Resolutions and voting

There are two types of resolutions that can be put to members to consider and vote on—ordinary resolutions and special resolutions.

For an ordinary resolution to pass, a majority of votes in favour of the resolution is required to pass it (unless your rule book replaces this rule with a different amount).

For a special resolution to pass it requires 75 per cent of the total votes in favour of the resolution (not 75 per cent of all members).

How to count the votes

No matter what voting method you use, the chair of the meeting declares if the resolution is passed or not.

It's the votes for and against a resolution that are counted. You do not count the number of members present that abstained from voting. If your corporation allows proxy votes those in favour and against need to be counted too.

For a vote by show of hands—there’s no need to count every single vote if the outcome is clear. The chair decides if the required number of votes was reached.

For a poll vote—every single vote is accurately counted to work out if the required number of votes was reached. 

Example

For simplicity let's use a corporation that does not allow proxy votes. This corporation has 200 members. Let's say 120 members attend the general meeting. A special resolution is proposed and put to a vote. But 20 members decide not to participate in the vote.

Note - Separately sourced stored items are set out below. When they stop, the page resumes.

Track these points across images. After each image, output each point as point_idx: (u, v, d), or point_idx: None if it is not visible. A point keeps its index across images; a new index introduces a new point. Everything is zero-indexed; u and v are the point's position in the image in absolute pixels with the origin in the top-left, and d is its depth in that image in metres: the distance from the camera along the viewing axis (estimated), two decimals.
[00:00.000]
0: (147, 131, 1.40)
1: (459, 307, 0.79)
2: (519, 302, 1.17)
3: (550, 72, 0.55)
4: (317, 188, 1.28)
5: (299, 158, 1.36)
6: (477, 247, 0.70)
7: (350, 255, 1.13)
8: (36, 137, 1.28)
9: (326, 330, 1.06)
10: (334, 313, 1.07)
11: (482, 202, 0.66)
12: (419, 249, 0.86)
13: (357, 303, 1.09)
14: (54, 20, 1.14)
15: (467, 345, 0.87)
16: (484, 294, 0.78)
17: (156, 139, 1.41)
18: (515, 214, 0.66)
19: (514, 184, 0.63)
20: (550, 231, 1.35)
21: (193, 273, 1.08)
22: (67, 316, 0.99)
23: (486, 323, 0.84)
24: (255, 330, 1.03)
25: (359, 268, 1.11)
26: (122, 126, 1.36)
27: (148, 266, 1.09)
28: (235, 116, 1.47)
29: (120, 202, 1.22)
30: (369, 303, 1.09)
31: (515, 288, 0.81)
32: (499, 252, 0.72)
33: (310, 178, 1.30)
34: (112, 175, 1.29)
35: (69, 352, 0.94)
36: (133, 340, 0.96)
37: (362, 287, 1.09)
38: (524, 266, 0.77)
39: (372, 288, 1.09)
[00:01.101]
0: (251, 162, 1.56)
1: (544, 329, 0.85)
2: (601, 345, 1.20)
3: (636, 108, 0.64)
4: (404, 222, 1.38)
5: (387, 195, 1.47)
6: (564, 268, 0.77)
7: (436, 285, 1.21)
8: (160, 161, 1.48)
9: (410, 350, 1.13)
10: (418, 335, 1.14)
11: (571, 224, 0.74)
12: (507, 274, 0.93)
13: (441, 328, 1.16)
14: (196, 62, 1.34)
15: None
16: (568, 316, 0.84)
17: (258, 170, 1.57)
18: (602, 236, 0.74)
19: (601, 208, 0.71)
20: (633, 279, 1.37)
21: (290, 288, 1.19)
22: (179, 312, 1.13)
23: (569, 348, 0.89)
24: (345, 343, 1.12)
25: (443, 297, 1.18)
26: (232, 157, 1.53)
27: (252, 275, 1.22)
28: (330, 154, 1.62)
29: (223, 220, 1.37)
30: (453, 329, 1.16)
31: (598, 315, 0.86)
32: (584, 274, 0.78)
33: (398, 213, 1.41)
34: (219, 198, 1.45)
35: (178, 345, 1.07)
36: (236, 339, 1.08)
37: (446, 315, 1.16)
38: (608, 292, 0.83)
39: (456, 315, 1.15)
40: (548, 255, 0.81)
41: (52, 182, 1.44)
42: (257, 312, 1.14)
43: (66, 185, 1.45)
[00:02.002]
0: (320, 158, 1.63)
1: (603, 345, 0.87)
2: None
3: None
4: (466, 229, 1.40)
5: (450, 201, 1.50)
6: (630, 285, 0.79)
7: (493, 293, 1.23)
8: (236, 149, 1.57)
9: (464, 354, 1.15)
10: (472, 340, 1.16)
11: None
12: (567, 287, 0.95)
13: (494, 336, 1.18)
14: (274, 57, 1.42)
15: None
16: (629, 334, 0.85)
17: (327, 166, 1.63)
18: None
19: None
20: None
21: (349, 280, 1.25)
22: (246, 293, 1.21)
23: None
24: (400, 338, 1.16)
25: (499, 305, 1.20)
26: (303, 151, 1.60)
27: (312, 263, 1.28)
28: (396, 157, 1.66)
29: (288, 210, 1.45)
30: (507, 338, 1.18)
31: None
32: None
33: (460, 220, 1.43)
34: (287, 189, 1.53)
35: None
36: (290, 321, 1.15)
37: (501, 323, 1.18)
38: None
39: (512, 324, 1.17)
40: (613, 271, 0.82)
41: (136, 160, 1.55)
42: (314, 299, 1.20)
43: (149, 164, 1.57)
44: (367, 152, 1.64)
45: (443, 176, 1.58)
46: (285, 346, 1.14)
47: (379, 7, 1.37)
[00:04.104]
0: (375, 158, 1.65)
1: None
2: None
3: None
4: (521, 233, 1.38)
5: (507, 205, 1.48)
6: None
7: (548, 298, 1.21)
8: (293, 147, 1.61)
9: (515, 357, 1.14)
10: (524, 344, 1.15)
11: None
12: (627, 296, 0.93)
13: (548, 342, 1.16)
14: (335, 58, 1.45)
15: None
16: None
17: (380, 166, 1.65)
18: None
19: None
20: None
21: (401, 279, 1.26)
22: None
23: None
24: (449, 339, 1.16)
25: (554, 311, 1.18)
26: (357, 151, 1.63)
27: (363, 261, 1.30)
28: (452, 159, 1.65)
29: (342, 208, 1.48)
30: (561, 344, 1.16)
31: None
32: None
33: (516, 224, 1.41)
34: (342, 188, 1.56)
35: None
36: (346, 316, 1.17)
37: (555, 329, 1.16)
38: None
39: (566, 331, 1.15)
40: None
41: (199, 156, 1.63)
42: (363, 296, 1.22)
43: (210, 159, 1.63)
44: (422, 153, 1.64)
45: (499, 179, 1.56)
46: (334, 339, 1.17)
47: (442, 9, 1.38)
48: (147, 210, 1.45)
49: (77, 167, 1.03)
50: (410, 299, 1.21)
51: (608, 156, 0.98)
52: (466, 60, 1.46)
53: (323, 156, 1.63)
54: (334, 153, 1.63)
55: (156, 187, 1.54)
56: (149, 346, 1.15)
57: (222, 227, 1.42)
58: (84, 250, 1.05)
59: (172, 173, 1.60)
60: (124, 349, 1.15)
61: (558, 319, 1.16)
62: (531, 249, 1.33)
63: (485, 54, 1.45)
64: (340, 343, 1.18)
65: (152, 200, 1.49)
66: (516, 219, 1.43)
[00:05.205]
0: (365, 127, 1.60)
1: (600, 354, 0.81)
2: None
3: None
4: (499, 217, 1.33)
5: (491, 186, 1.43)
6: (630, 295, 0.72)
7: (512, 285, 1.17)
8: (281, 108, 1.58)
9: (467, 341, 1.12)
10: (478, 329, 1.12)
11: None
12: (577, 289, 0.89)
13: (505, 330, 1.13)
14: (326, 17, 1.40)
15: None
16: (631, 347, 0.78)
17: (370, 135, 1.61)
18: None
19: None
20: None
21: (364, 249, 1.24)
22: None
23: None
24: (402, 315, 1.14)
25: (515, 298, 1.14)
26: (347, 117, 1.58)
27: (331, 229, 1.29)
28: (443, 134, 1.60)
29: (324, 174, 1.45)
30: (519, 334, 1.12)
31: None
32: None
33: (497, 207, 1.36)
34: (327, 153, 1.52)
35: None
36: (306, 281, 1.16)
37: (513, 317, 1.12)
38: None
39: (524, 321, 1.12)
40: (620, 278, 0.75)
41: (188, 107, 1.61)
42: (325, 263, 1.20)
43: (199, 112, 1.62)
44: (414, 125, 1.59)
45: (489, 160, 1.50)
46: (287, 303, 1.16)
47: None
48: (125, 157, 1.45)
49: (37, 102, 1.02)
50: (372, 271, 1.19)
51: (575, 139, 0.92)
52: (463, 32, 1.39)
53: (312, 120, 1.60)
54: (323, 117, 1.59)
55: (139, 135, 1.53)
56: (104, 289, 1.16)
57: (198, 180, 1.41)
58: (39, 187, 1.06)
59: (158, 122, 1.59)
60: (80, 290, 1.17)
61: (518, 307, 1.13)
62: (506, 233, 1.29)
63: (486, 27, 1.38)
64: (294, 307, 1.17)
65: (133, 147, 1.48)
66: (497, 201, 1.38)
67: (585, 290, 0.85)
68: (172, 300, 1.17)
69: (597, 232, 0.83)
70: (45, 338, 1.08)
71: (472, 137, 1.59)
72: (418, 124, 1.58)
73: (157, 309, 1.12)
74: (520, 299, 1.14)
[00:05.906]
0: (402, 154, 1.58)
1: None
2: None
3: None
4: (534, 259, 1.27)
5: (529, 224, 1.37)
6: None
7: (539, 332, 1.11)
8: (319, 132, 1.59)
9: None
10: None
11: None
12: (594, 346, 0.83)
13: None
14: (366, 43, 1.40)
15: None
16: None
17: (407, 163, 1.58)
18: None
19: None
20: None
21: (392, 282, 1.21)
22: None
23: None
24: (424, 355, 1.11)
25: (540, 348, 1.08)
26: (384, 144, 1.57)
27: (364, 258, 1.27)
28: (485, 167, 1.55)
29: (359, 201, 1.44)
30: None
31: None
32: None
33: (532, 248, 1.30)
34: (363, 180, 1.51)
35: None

This means 100 members have cast a vote—in other words, there are 100 votes. For the special resolution to pass, at least 75 of those votes need to be in favour of it.

So you see, the 80 members that didn't come to the meeting (and hence didn't vote) are not counted, and the 20 members that did come to the meeting but didn't vote are also not counted.

When special resolutions are required

Only certain decisions require members to pass a special resolution, these are:

  • register a new corporation or amalgamate with another corporation
  • change a corporation’s name
  • amend a corporation’s rule book
  • cancel a member’s membership (for certain reasons only)
  • transfer the corporation’s registration to another law
  • wind up a corporation, and decide how to distribute assets in a winding up.